Thursday, February 9, 2012

Ain’t Nothin’ In Life Free


I’ve been accused of a lot of unfortunate things in life, many of them true. But being a shill for the medical industrial complex is a certainly a first.

The most pernicious aspect of a fee-for-service health care system is that you get paid for doing stuff. Seeing patients. Lots of patients, usually as fast as you can. Ordering tests. Lots of tests, whether patients need them or not. Doing procedures. Lots of procedures. You see where this is going The more you do, the more you get paid. Unfortunately, the only system worse than fee-for-service is getting paid for what you don’t do, for refusing or limiting care. Under such a system, it follows as night follows day that patients will be denied treatmen they need. That’s what the HMO debacle of the 80s demonstrated, and why it ended.

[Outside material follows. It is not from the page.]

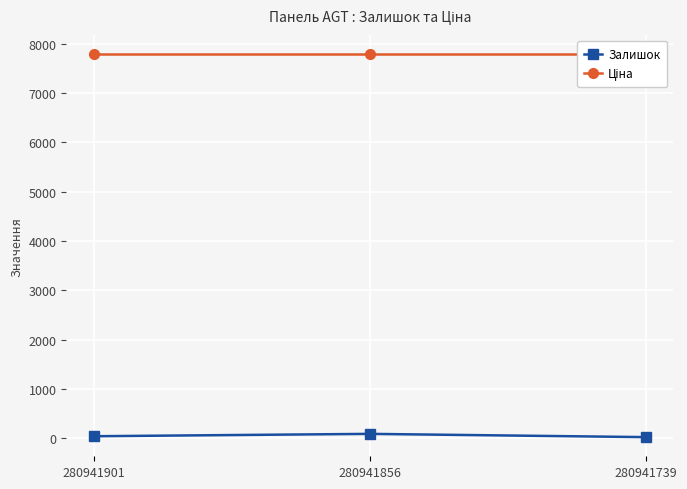

At which category does the chart reach its minimum across all series?

280941739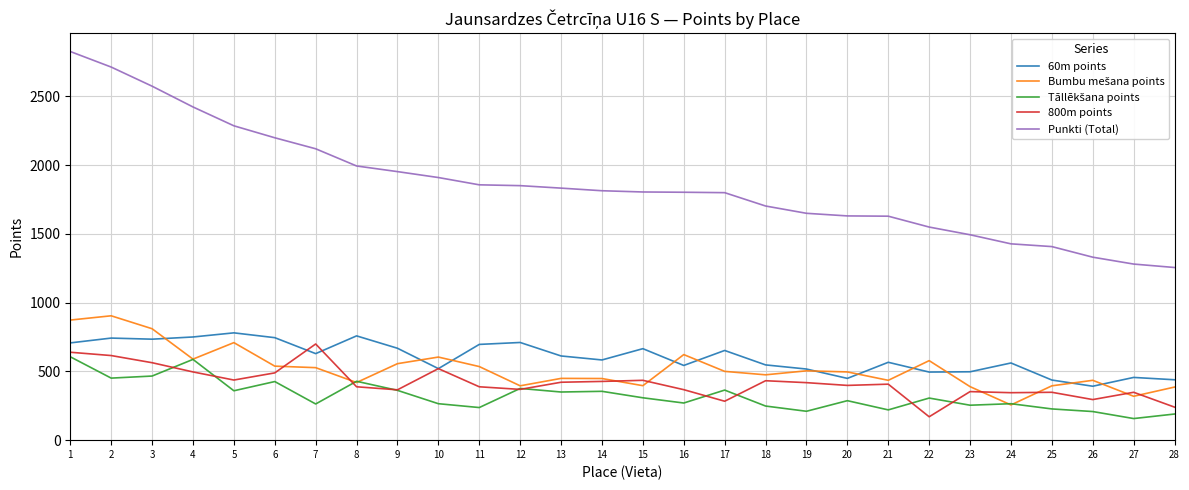

Where is Punkti (Total) nearest to the value 2040?

8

Buying health care is not just like buying groceries, or socks, or a new car. It can’t be (or shouldn’t be) considered as a choice among other choices. I’ve tried, and will continue to try, to leave the question of justice aside and meet you on your turf in terms of making economic arguments for the policies I espouse. Certainly a single payer health care system, which I support but will not happen in the US in my lifetime, is a perfectly rational and efficient way to provide the best healthcare to the most people for the least cost. So short of that blessed day, and in my usual fashion, lets see what we can agree on

1) Eliminate the tax deduction for health insurance. Talk about a regressive tax. The richer you are, and the more expensive your insurance, the more you benefit. What a deal for the 1%.
2) A system of quality control that demands that expenditures have some relation to outcomes. The country does 80 million CT scans a year.  We only have 300 million people.  And no more paying 100 grand a year for drugs/treatment that don’t work. How is it that conservatives think is perfectly fine to sell snake oil
is beyond me
3) Skin in the game. Some small way in which  patients participate in the economics of all this. I’ll let you the economist figure it out
4) On the flip side, support for folks who draw the unlucky straw of a rare or chronic illness that needs extensive support.